◆ **What you are asked to do**
Return every one of the following entries verbatim, line for line.
##### Input data
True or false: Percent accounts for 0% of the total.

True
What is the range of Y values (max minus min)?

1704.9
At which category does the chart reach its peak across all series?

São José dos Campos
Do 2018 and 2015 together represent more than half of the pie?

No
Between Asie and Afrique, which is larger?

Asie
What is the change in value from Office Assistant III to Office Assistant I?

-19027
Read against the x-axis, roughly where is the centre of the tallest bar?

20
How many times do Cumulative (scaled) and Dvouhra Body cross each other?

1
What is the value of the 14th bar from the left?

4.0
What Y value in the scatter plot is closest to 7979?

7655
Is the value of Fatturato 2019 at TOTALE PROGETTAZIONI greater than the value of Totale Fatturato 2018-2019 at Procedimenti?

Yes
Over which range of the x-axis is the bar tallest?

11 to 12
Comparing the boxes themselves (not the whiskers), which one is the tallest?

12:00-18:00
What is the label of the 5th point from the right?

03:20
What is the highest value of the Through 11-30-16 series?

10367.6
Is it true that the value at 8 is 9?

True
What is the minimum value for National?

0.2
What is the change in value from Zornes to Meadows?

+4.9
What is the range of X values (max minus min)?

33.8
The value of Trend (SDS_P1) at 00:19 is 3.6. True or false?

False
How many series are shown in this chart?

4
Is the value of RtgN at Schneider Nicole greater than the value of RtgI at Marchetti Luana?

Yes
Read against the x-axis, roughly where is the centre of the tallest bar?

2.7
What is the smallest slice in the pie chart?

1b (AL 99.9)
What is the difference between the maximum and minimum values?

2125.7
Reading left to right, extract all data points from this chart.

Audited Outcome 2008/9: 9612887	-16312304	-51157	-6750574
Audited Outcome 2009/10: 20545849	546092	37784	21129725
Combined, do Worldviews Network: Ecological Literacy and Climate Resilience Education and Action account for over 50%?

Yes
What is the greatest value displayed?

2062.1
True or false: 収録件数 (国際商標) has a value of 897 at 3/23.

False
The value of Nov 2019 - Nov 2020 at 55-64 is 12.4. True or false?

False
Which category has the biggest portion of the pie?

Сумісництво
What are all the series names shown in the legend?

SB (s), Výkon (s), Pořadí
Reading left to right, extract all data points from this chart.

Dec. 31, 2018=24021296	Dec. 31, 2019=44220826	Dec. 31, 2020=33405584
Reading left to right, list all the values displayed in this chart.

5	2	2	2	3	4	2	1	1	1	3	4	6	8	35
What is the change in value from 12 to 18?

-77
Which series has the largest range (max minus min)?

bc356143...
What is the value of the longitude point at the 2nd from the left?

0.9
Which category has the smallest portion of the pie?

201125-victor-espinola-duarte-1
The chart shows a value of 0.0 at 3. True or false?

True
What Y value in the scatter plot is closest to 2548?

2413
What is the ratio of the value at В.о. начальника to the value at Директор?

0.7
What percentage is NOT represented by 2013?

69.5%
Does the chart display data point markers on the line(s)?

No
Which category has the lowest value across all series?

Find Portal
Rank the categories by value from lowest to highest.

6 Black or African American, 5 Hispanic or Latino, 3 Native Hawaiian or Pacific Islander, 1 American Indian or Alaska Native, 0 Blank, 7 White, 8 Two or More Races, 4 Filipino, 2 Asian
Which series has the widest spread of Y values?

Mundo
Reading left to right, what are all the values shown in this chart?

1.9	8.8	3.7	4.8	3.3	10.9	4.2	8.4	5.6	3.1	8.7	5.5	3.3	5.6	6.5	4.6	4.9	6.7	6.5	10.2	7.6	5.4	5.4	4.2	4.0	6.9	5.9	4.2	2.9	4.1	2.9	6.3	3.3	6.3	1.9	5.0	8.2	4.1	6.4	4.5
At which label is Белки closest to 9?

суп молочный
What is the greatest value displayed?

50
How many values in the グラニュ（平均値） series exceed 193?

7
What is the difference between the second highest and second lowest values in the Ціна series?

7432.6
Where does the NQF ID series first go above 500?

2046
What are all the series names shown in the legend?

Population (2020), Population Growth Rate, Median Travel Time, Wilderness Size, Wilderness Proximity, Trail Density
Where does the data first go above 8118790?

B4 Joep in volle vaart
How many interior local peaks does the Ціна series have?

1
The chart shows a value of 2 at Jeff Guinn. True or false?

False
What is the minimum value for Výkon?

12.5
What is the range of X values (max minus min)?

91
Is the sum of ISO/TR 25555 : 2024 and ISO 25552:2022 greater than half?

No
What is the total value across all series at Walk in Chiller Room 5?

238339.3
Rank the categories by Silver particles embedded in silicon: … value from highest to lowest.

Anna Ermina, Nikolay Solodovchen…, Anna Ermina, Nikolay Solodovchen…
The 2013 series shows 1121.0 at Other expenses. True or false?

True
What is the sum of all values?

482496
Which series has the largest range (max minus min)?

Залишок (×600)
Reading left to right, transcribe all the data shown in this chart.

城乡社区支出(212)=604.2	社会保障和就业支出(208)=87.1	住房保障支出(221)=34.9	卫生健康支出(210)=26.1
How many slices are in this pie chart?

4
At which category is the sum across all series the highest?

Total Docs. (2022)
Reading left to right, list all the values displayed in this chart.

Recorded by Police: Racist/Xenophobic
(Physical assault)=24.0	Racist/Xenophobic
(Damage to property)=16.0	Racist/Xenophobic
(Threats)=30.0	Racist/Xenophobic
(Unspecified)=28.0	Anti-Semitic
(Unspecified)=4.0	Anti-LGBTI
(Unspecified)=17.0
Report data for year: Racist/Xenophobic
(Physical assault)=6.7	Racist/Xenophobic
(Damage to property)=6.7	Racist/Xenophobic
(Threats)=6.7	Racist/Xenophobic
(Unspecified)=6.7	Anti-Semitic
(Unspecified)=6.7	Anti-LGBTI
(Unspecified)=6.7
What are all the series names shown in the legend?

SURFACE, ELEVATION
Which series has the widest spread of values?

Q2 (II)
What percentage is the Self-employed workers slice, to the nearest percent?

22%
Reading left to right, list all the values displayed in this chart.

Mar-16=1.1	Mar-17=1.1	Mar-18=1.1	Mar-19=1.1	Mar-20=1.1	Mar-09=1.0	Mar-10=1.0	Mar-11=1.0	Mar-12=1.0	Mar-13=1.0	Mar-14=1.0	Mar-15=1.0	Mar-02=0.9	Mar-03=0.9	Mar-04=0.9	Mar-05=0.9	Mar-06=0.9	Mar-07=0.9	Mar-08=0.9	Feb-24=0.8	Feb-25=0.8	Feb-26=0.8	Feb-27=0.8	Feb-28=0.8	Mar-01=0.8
##########
◆ **Answer**
True or false: Percent accounts for 0% of the total.

True
What is the range of Y values (max minus min)?

1704.9
At which category does the chart reach its peak across all series?

São José dos Campos
Do 2018 and 2015 together represent more than half of the pie?

No
Between Asie and Afrique, which is larger?

Asie
What is the change in value from Office Assistant III to Office Assistant I?

-19027
Read against the x-axis, roughly where is the centre of the tallest bar?

20
How many times do Cumulative (scaled) and Dvouhra Body cross each other?

1
What is the value of the 14th bar from the left?

4.0
What Y value in the scatter plot is closest to 7979?

7655
Is the value of Fatturato 2019 at TOTALE PROGETTAZIONI greater than the value of Totale Fatturato 2018-2019 at Procedimenti?

Yes
Over which range of the x-axis is the bar tallest?

11 to 12
Comparing the boxes themselves (not the whiskers), which one is the tallest?

12:00-18:00
What is the label of the 5th point from the right?

03:20
What is the highest value of the Through 11-30-16 series?

10367.6
Is it true that the value at 8 is 9?

True
What is the minimum value for National?

0.2
What is the change in value from Zornes to Meadows?

+4.9
What is the range of X values (max minus min)?

33.8
The value of Trend (SDS_P1) at 00:19 is 3.6. True or false?

False
How many series are shown in this chart?

4
Is the value of RtgN at Schneider Nicole greater than the value of RtgI at Marchetti Luana?

Yes
Read against the x-axis, roughly where is the centre of the tallest bar?

2.7
What is the smallest slice in the pie chart?

1b (AL 99.9)
What is the difference between the maximum and minimum values?

2125.7
Reading left to right, extract all data points from this chart.

Audited Outcome 2008/9: 9612887	-16312304	-51157	-6750574
Audited Outcome 2009/10: 20545849	546092	37784	21129725
Combined, do Worldviews Network: Ecological Literacy and Climate Resilience Education and Action account for over 50%?

Yes
What is the greatest value displayed?

2062.1
True or false: 収録件数 (国際商標) has a value of 897 at 3/23.

False
The value of Nov 2019 - Nov 2020 at 55-64 is 12.4. True or false?

False
Which category has the biggest portion of the pie?

Сумісництво
What are all the series names shown in the legend?

SB (s), Výkon (s), Pořadí
Reading left to right, extract all data points from this chart.

Dec. 31, 2018=24021296	Dec. 31, 2019=44220826	Dec. 31, 2020=33405584
Reading left to right, list all the values displayed in this chart.

5	2	2	2	3	4	2	1	1	1	3	4	6	8	35
What is the change in value from 12 to 18?

-77
Which series has the largest range (max minus min)?

bc356143...
What is the value of the longitude point at the 2nd from the left?

0.9
Which category has the smallest portion of the pie?

201125-victor-espinola-duarte-1
The chart shows a value of 0.0 at 3. True or false?

True
What Y value in the scatter plot is closest to 2548?

2413
What is the ratio of the value at В.о. начальника to the value at Директор?

0.7
What percentage is NOT represented by 2013?

69.5%
Does the chart display data point markers on the line(s)?

No
Which category has the lowest value across all series?

Find Portal
Rank the categories by value from lowest to highest.

6 Black or African American, 5 Hispanic or Latino, 3 Native Hawaiian or Pacific Islander, 1 American Indian or Alaska Native, 0 Blank, 7 White, 8 Two or More Races, 4 Filipino, 2 Asian
Which series has the widest spread of Y values?

Mundo
Reading left to right, what are all the values shown in this chart?

1.9	8.8	3.7	4.8	3.3	10.9	4.2	8.4	5.6	3.1	8.7	5.5	3.3	5.6	6.5	4.6	4.9	6.7	6.5	10.2	7.6	5.4	5.4	4.2	4.0	6.9	5.9	4.2	2.9	4.1	2.9	6.3	3.3	6.3	1.9	5.0	8.2	4.1	6.4	4.5
At which label is Белки closest to 9?

суп молочный
What is the greatest value displayed?

50
How many values in the グラニュ（平均値） series exceed 193?

7
What is the difference between the second highest and second lowest values in the Ціна series?

7432.6
Where does the NQF ID series first go above 500?

2046
What are all the series names shown in the legend?

Population (2020), Population Growth Rate, Median Travel Time, Wilderness Size, Wilderness Proximity, Trail Density
Where does the data first go above 8118790?

B4 Joep in volle vaart
How many interior local peaks does the Ціна series have?

1
The chart shows a value of 2 at Jeff Guinn. True or false?

False
What is the minimum value for Výkon?

12.5
What is the range of X values (max minus min)?

91
Is the sum of ISO/TR 25555 : 2024 and ISO 25552:2022 greater than half?

No
What is the total value across all series at Walk in Chiller Room 5?

238339.3
Rank the categories by Silver particles embedded in silicon: … value from highest to lowest.

Anna Ermina, Nikolay Solodovchen…, Anna Ermina, Nikolay Solodovchen…
The 2013 series shows 1121.0 at Other expenses. True or false?

True
What is the sum of all values?

482496
Which series has the largest range (max minus min)?

Залишок (×600)
Reading left to right, transcribe all the data shown in this chart.

城乡社区支出(212)=604.2	社会保障和就业支出(208)=87.1	住房保障支出(221)=34.9	卫生健康支出(210)=26.1
How many slices are in this pie chart?

4
At which category is the sum across all series the highest?

Total Docs. (2022)
Reading left to right, list all the values displayed in this chart.

Recorded by Police: Racist/Xenophobic
(Physical assault)=24.0	Racist/Xenophobic
(Damage to property)=16.0	Racist/Xenophobic
(Threats)=30.0	Racist/Xenophobic
(Unspecified)=28.0	Anti-Semitic
(Unspecified)=4.0	Anti-LGBTI
(Unspecified)=17.0
Report data for year: Racist/Xenophobic
(Physical assault)=6.7	Racist/Xenophobic
(Damage to property)=6.7	Racist/Xenophobic
(Threats)=6.7	Racist/Xenophobic
(Unspecified)=6.7	Anti-Semitic
(Unspecified)=6.7	Anti-LGBTI
(Unspecified)=6.7
What are all the series names shown in the legend?

SURFACE, ELEVATION
Which series has the widest spread of values?

Q2 (II)
What percentage is the Self-employed workers slice, to the nearest percent?

22%
Reading left to right, list all the values displayed in this chart.

Mar-16=1.1	Mar-17=1.1	Mar-18=1.1	Mar-19=1.1	Mar-20=1.1	Mar-09=1.0	Mar-10=1.0	Mar-11=1.0	Mar-12=1.0	Mar-13=1.0	Mar-14=1.0	Mar-15=1.0	Mar-02=0.9	Mar-03=0.9	Mar-04=0.9	Mar-05=0.9	Mar-06=0.9	Mar-07=0.9	Mar-08=0.9	Feb-24=0.8	Feb-25=0.8	Feb-26=0.8	Feb-27=0.8	Feb-28=0.8	Mar-01=0.8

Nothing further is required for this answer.